The RBI's interventions have played a crucial role in stabilizing the rupee, making it one of the most stable Asian currencies. By actively managing the currency's value, the RBI has managed to keep the rupee's volatility to a minimum, as evidenced by its low 3-month implied volatility in Emerging Market (EM) Asia. This strategy, however, carries its own set of risks, as a sudden shift in policy could potentially lead to losses for traders. Greer emphasized that the attractiveness of the rupee does not stem from its potential for appreciation but from the favorable carry-to-volatility ratio that it offers to investors.

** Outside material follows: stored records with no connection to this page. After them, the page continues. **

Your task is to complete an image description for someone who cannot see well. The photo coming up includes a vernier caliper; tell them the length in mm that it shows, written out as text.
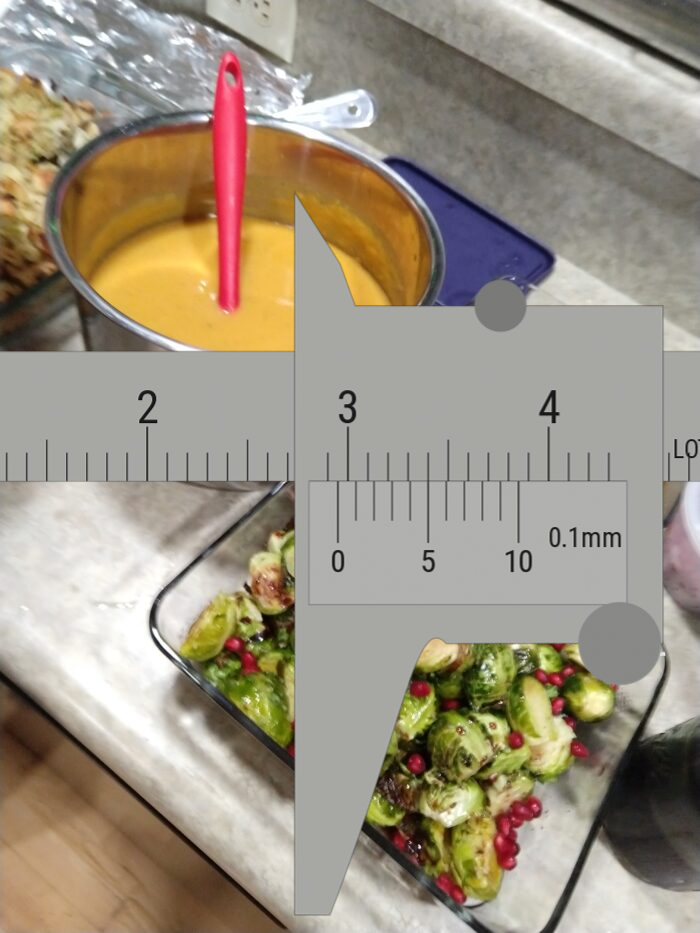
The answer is 29.5 mm
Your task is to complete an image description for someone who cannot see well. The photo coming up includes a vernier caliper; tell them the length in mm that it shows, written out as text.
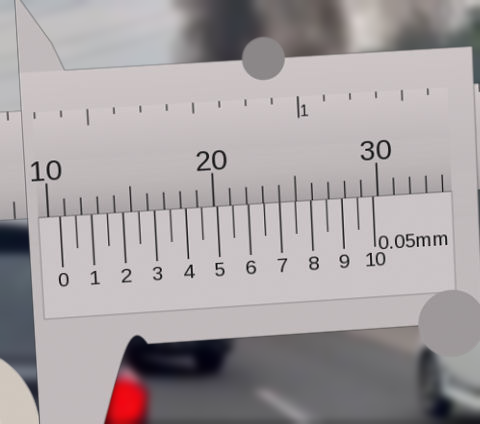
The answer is 10.7 mm
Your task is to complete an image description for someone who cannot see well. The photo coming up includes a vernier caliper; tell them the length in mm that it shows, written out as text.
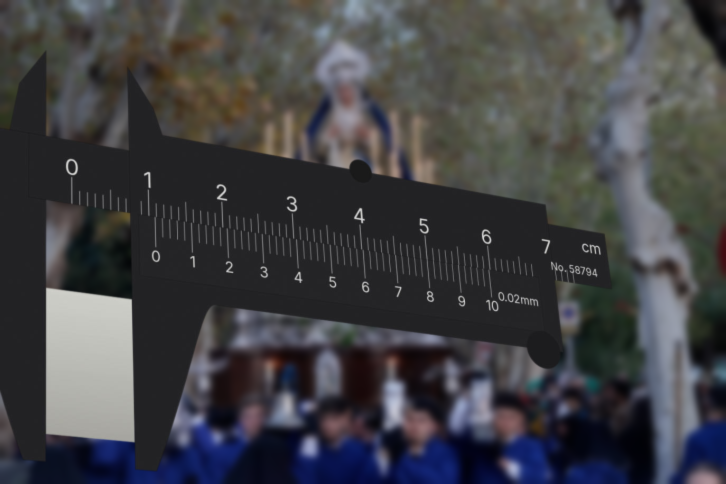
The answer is 10.8 mm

India's monetary policy, characterized by steady interest rates, contrasts with the easing policies of some Latin American countries, making it an appealing destination for overseas funds. The inclusion of Indian bonds in JPMorgan Chase & Co.’s global index is expected to drive significant foreign investment into the country. India's foreign exchange reserves, which are near a record high of $643 billion, provide the RBI with ample resources to intervene in the currency market as needed. The yield on India's benchmark 10-year bond, at approximately 7.20%, stands as the highest among major Asian markets, further enhancing the country's appeal to foreign investors seeking high returns.
"The rupee rewards investors with a high yield than regional peers, and together with low volatility, makes it arguably one of the most attractive currencies on the planet... Because RBI has been so tight on both sides of the range, the carry-to-volatility ratio is what many investors are attracted to."